[EXERCISE OBJECTIVE]
Please output the data below exactly as given, starting at its first line and stopping after the line that contains "二阶段提交协议主要分为来个阶段：准备阶段和提交阶段。".
____ GIVEN RECORDS
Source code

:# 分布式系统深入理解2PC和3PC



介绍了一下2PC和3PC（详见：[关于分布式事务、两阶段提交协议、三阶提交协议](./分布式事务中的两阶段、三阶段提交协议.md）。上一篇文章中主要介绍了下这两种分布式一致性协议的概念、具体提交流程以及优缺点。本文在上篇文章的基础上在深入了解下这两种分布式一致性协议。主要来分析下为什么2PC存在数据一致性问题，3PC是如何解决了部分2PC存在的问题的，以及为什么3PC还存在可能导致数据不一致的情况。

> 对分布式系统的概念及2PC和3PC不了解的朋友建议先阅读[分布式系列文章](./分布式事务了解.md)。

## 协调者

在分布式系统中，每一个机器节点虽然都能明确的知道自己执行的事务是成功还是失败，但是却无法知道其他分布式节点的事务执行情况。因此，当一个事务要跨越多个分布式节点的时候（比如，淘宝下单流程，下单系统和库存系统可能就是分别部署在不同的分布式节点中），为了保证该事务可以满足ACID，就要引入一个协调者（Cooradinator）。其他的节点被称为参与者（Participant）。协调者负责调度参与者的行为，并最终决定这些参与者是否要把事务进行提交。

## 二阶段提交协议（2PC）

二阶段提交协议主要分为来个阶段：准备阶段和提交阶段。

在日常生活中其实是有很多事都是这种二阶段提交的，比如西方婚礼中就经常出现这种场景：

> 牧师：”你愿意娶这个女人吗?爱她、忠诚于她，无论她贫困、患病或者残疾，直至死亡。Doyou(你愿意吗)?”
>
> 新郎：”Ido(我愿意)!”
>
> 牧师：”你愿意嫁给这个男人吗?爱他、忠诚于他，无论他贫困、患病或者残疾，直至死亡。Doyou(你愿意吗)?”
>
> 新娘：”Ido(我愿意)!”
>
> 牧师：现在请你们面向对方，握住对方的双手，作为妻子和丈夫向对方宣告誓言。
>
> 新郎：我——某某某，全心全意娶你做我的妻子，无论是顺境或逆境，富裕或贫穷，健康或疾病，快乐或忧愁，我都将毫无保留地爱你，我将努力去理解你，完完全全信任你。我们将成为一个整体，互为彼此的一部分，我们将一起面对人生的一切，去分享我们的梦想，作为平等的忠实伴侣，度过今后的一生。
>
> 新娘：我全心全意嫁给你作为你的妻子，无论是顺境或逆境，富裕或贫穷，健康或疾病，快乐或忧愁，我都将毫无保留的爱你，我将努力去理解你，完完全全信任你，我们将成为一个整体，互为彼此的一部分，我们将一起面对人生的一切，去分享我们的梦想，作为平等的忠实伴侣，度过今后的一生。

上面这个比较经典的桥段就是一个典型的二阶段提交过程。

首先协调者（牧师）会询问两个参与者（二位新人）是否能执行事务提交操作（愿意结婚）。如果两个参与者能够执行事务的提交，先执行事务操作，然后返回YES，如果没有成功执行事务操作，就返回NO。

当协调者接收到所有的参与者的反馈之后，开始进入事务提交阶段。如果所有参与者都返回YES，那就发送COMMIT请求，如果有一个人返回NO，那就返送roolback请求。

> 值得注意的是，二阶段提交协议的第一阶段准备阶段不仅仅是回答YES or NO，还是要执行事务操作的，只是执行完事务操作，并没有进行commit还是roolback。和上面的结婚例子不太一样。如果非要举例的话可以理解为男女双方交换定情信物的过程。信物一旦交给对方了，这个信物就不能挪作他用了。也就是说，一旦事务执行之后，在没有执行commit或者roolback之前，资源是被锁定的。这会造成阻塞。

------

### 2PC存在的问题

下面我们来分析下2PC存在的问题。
________
[TASK OUTPUT]
Source code

:# 分布式系统深入理解2PC和3PC



介绍了一下2PC和3PC（详见：[关于分布式事务、两阶段提交协议、三阶提交协议](./分布式事务中的两阶段、三阶段提交协议.md）。上一篇文章中主要介绍了下这两种分布式一致性协议的概念、具体提交流程以及优缺点。本文在上篇文章的基础上在深入了解下这两种分布式一致性协议。主要来分析下为什么2PC存在数据一致性问题，3PC是如何解决了部分2PC存在的问题的，以及为什么3PC还存在可能导致数据不一致的情况。

> 对分布式系统的概念及2PC和3PC不了解的朋友建议先阅读[分布式系列文章](./分布式事务了解.md)。

## 协调者

在分布式系统中，每一个机器节点虽然都能明确的知道自己执行的事务是成功还是失败，但是却无法知道其他分布式节点的事务执行情况。因此，当一个事务要跨越多个分布式节点的时候（比如，淘宝下单流程，下单系统和库存系统可能就是分别部署在不同的分布式节点中），为了保证该事务可以满足ACID，就要引入一个协调者（Cooradinator）。其他的节点被称为参与者（Participant）。协调者负责调度参与者的行为，并最终决定这些参与者是否要把事务进行提交。

## 二阶段提交协议（2PC）

二阶段提交协议主要分为来个阶段：准备阶段和提交阶段。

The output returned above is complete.